Dysregulated megakaryocytopoiesis contributes to reduced platelet counts in immune thrombocytopenic purpura (ITP), yet the mechanism remains elusive. Although 5-hydroxytryptamine receptor 7 (5-HTR7) has been implicated in megakaryocyte (MK) biology, its pathogenic involvement in ITP is undefined. This study investigated the impact of 5-HTR7 on MK maturation in ITP using flow cytometry, immunofluorescence, and single-cell RNA sequencing (scRNA-seq). Analyses revealed elevated 5-HTR7 expression on MKs from ITP patients compared to healthy controls.
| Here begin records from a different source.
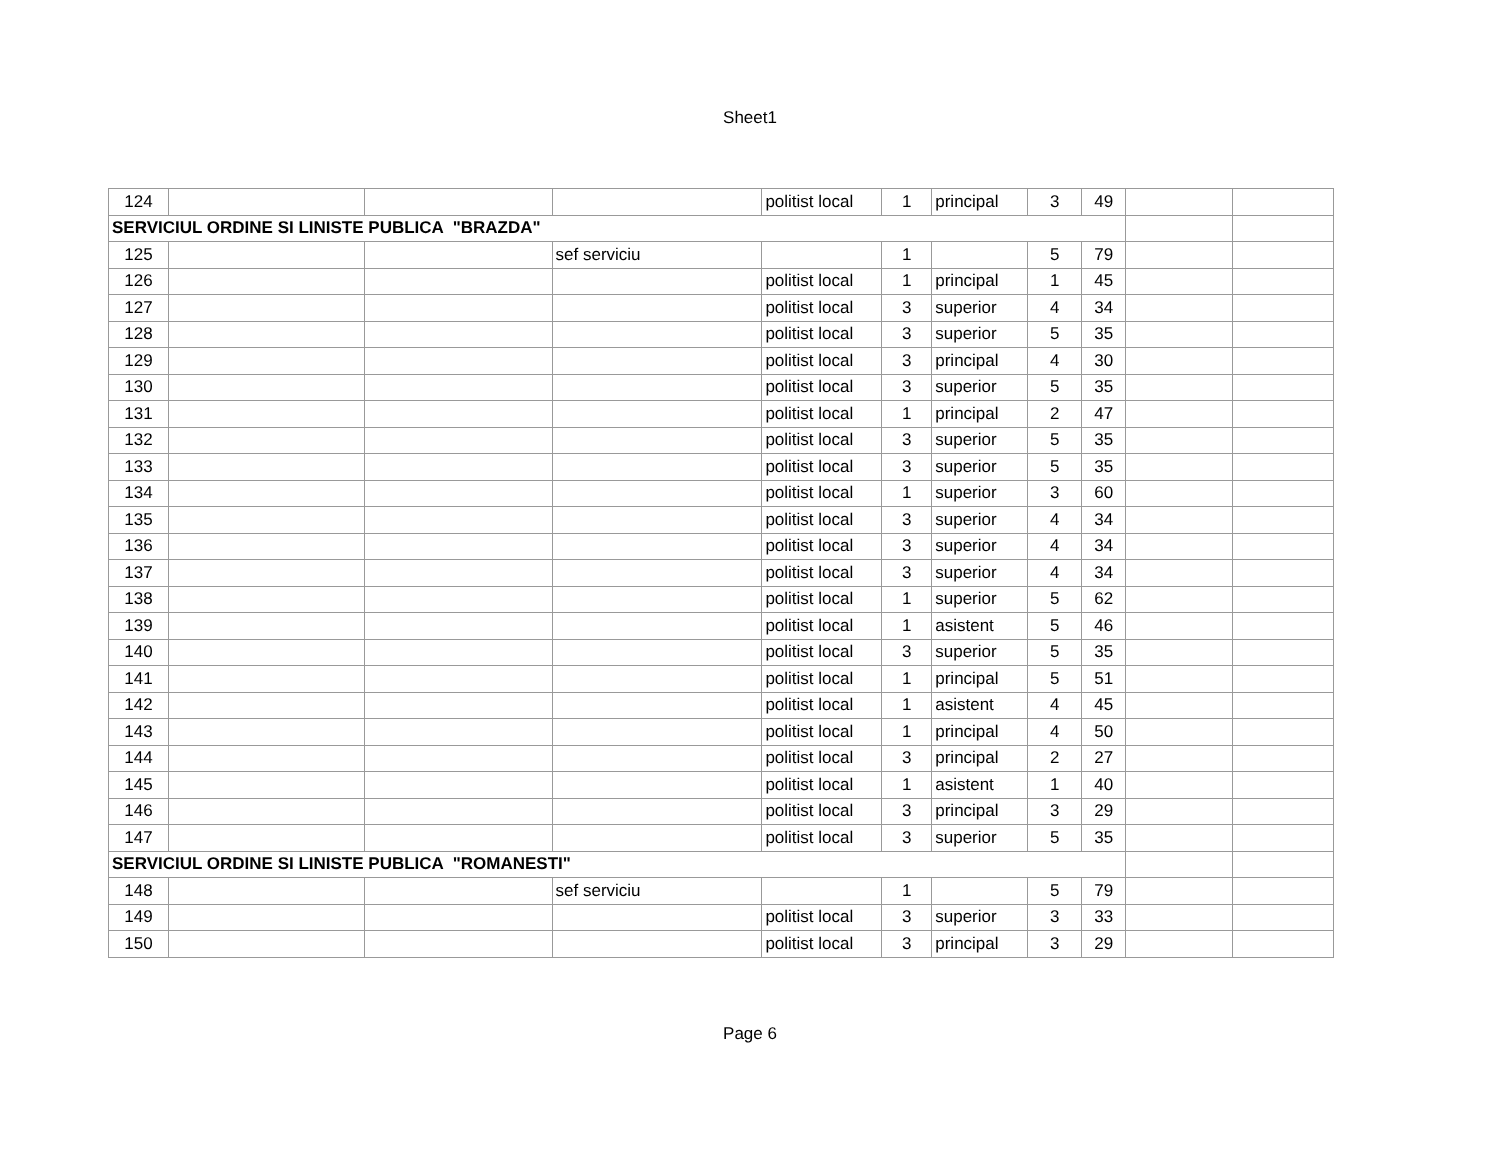Sheet1
| 124 | | | | politist local | 1 | principal | 3 | 49 | | |
| SERVICIUL ORDINE SI LINISTE PUBLICA "BRAZDA" | | | | | | | | | | |
| 125 | | | sef serviciu | | 1 | | 5 | 79 | | |
| 126 | | | | politist local | 1 | principal | 1 | 45 | | |
| 127 | | | | politist local | 3 | superior | 4 | 34 | | |
| 128 | | | | politist local | 3 | superior | 5 | 35 | | |
| 129 | | | | politist local | 3 | principal | 4 | 30 | | |
| 130 | | | | politist local | 3 | superior | 5 | 35 | | |
| 131 | | | | politist local | 1 | principal | 2 | 47 | | |
| 132 | | | | politist local | 3 | superior | 5 | 35 | | |
| 133 | | | | politist local | 3 | superior | 5 | 35 | | |
| 134 | | | | politist local | 1 | superior | 3 | 60 | | |
| 135 | | | | politist local | 3 | superior | 4 | 34 | | |
| 136 | | | | politist local | 3 | superior | 4 | 34 | | |
| 137 | | | | politist local | 3 | superior | 4 | 34 | | |
| 138 | | | | politist local | 1 | superior | 5 | 62 | | |
| 139 | | | | politist local | 1 | asistent | 5 | 46 | | |
| 140 | | | | politist local | 3 | superior | 5 | 35 | | |
| 141 | | | | politist local | 1 | principal | 5 | 51 | | |
| 142 | | | | politist local | 1 | asistent | 4 | 45 | | |
| 143 | | | | politist local | 1 | principal | 4 | 50 | | |
| 144 | | | | politist local | 3 | principal | 2 | 27 | | |
| 145 | | | | politist local | 1 | asistent | 1 | 40 | | |
| 146 | | | | politist local | 3 | principal | 3 | 29 | | |
| 147 | | | | politist local | 3 | superior | 5 | 35 | | |
| SERVICIUL ORDINE SI LINISTE PUBLICA "ROMANESTI" | | | | | | | | | | |
| 148 | | | sef serviciu | | 1 | | 5 | 79 | | |
| 149 | | | | politist local | 3 | superior | 3 | 33 | | |
| 150 | | | | politist local | 3 | principal | 3 | 29 | | |
Page 6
Pharmacological inhibition of 5-HTR7 using SB269970A not only rescued MK maturation defects in vitro but also restored circulating platelet levels in a mouse model of active ITP. scRNA-seq coupled with western blot validation identified ERK1/2 phosphorylation in SB269970A-treated MKs. Mechanistically, 5-HTR7 impaired MK maturation through the PKA/Orai1/ERK axis by suppressing store-operated calcium entry (SOCE), as confirmed via confocal microscopy. In conclusion, elevated expression of 5-HTR7 impairs maturation of MKs causing lower platelet count in ITP, offering a potential therapeutic target for ITP management.